Exercise brief:
Copy out every one of the lines below word for word, leaving out the pictures.

[Start]

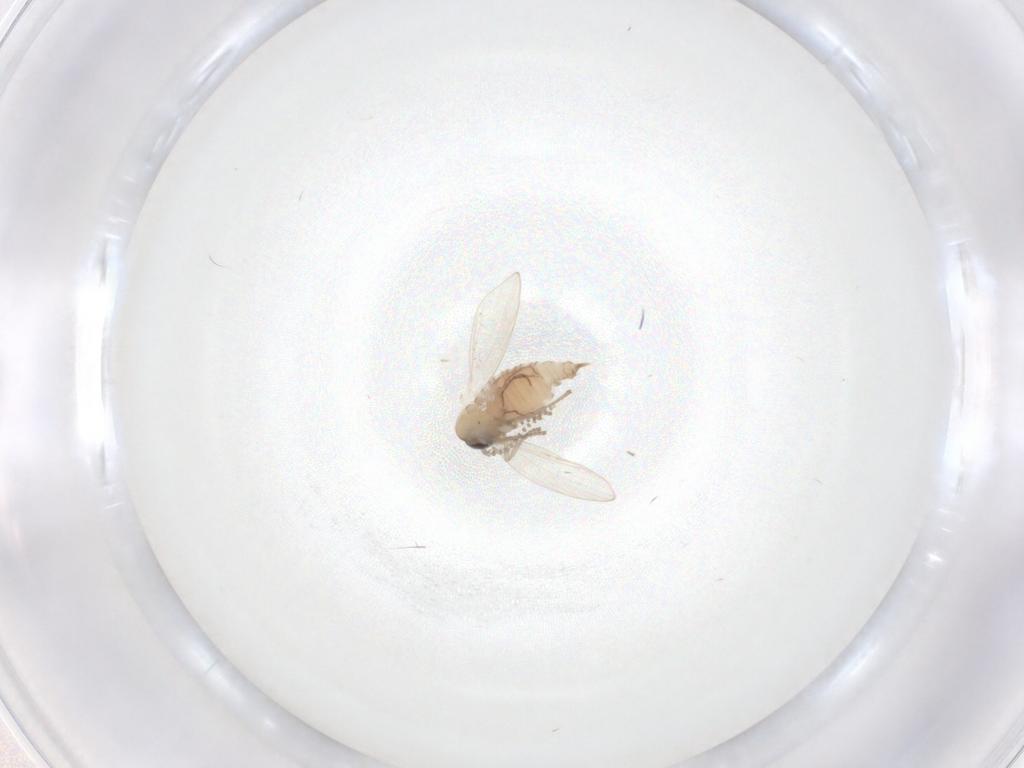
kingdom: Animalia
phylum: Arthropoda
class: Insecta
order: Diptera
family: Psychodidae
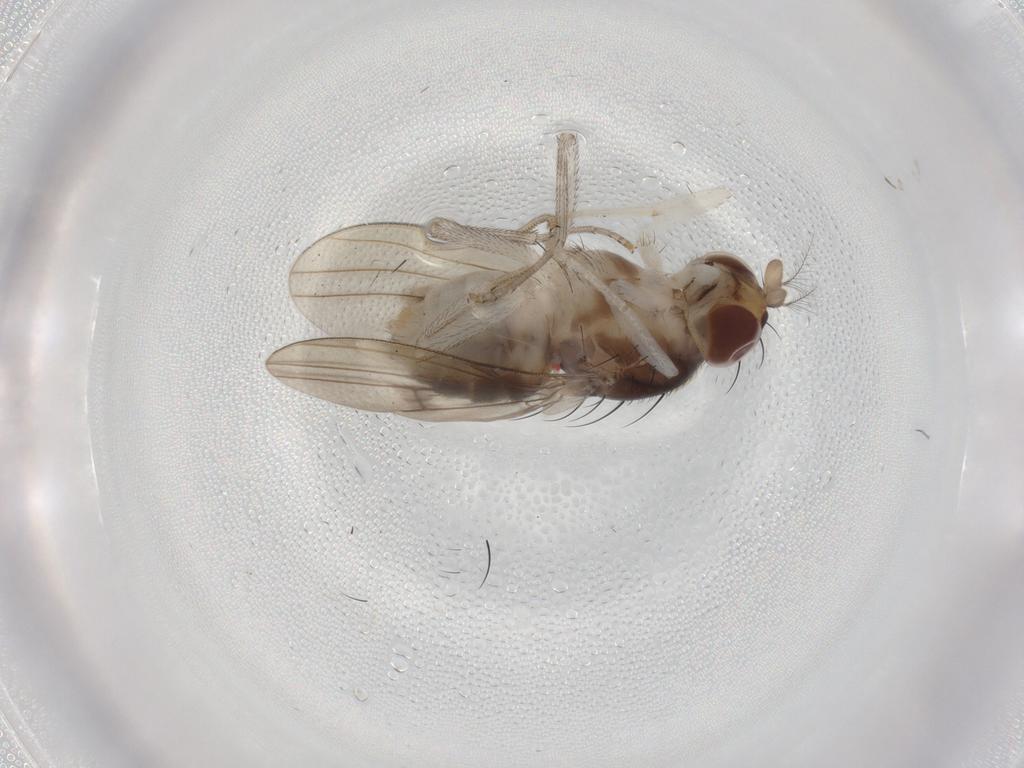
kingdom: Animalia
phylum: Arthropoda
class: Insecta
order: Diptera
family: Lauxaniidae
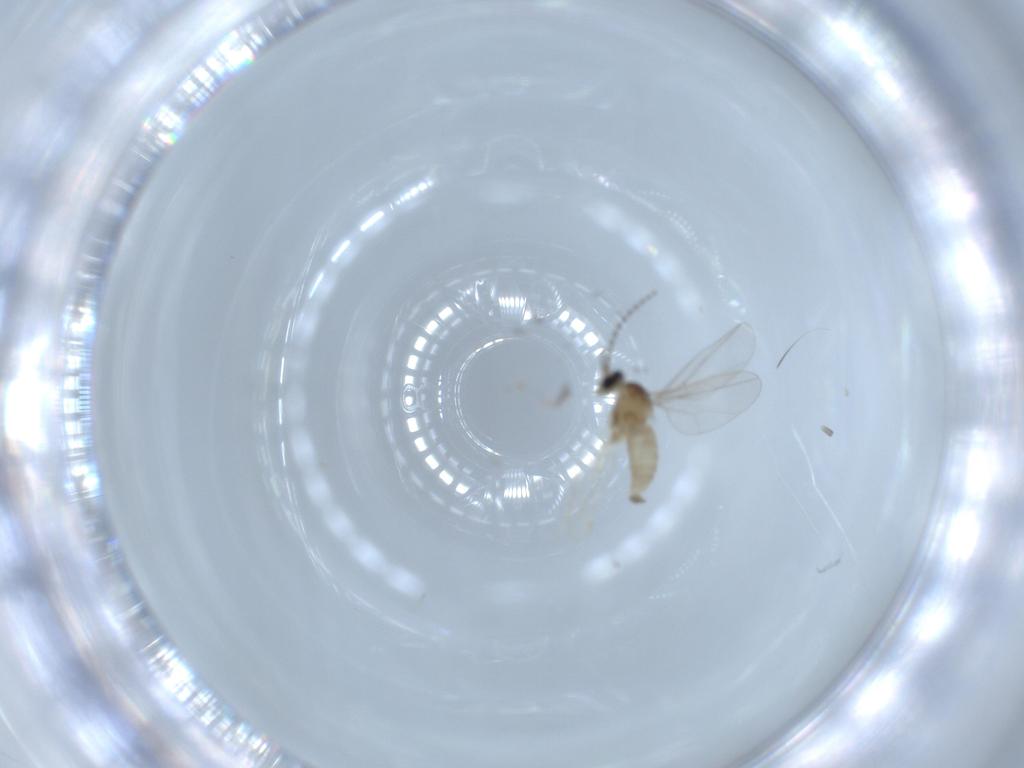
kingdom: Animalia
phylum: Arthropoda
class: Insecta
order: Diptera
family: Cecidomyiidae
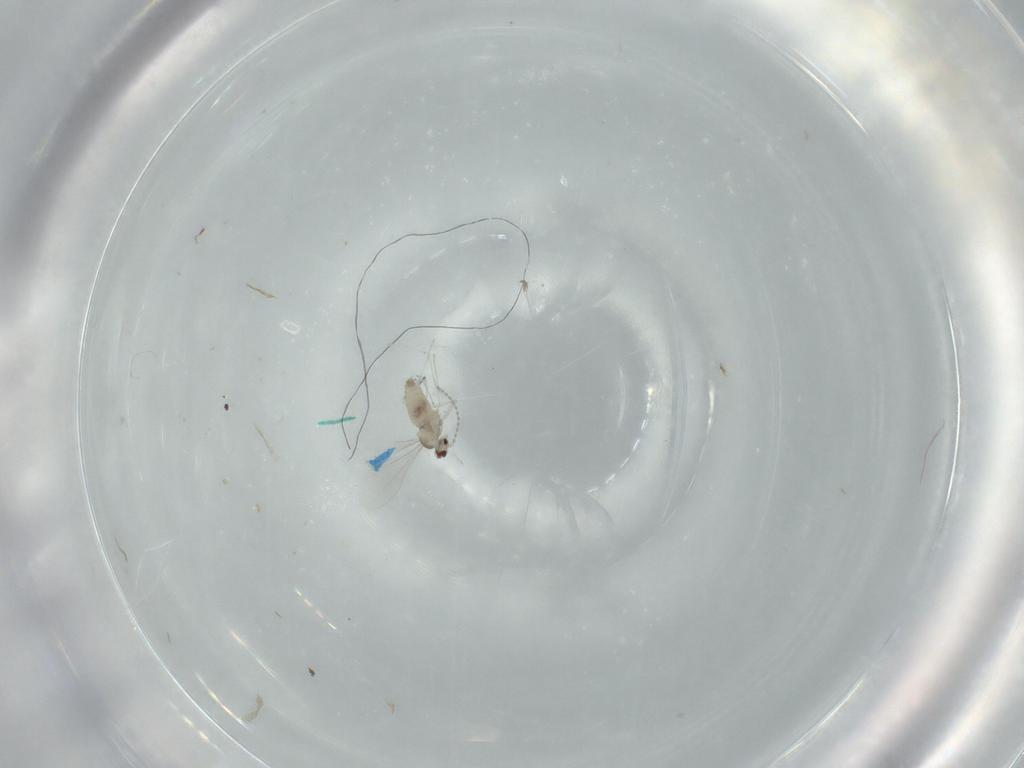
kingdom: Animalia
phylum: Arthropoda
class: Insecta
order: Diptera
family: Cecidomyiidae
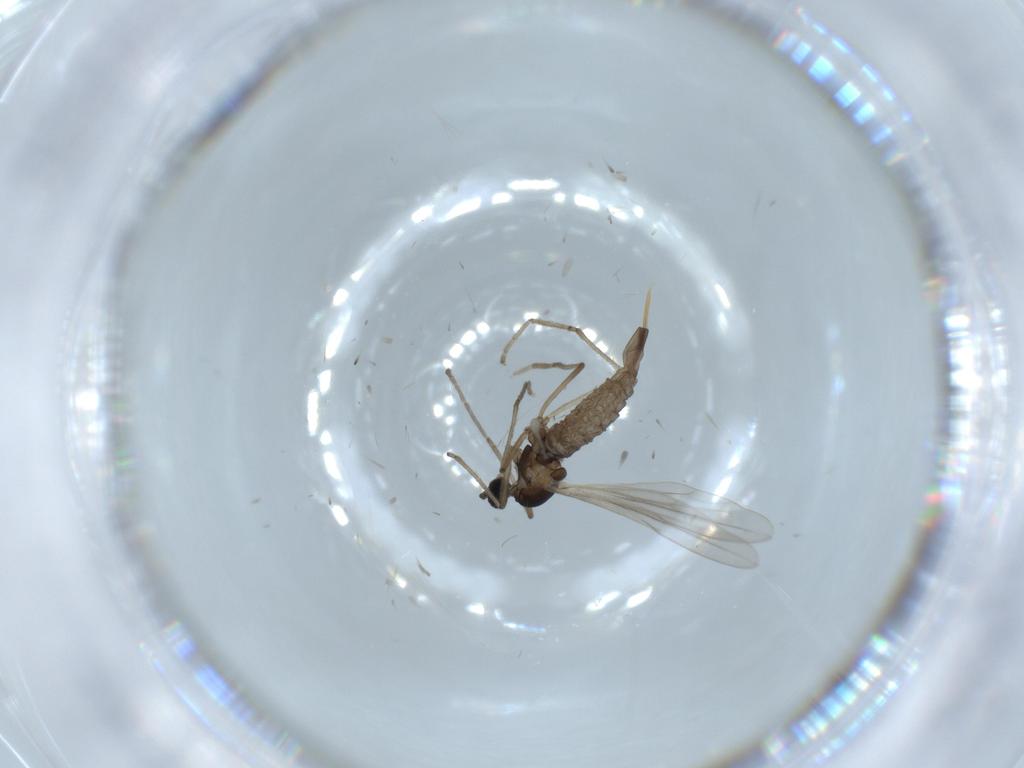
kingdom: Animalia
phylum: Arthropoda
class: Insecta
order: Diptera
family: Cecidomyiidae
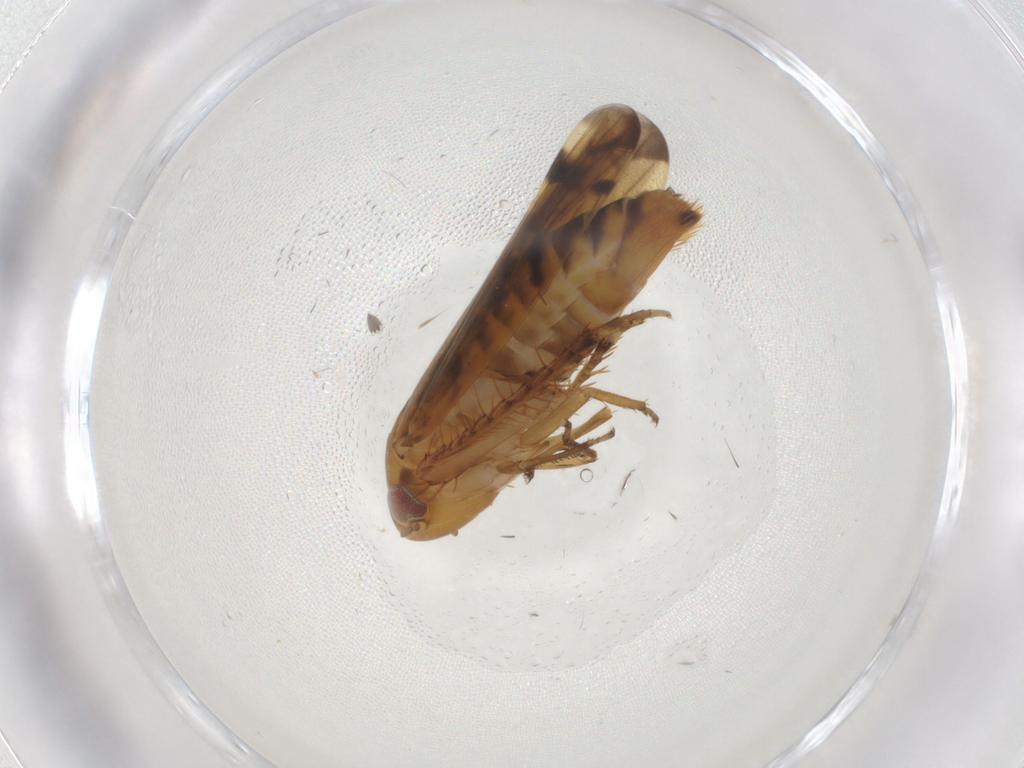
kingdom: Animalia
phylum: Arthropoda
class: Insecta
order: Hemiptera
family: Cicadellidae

[End]

Reply to the task:
kingdom: Animalia
phylum: Arthropoda
class: Insecta
order: Diptera
family: Psychodidae
kingdom: Animalia
phylum: Arthropoda
class: Insecta
order: Diptera
family: Lauxaniidae
kingdom: Animalia
phylum: Arthropoda
class: Insecta
order: Diptera
family: Cecidomyiidae
kingdom: Animalia
phylum: Arthropoda
class: Insecta
order: Diptera
family: Cecidomyiidae
kingdom: Animalia
phylum: Arthropoda
class: Insecta
order: Diptera
family: Cecidomyiidae
kingdom: Animalia
phylum: Arthropoda
class: Insecta
order: Hemiptera
family: Cicadellidae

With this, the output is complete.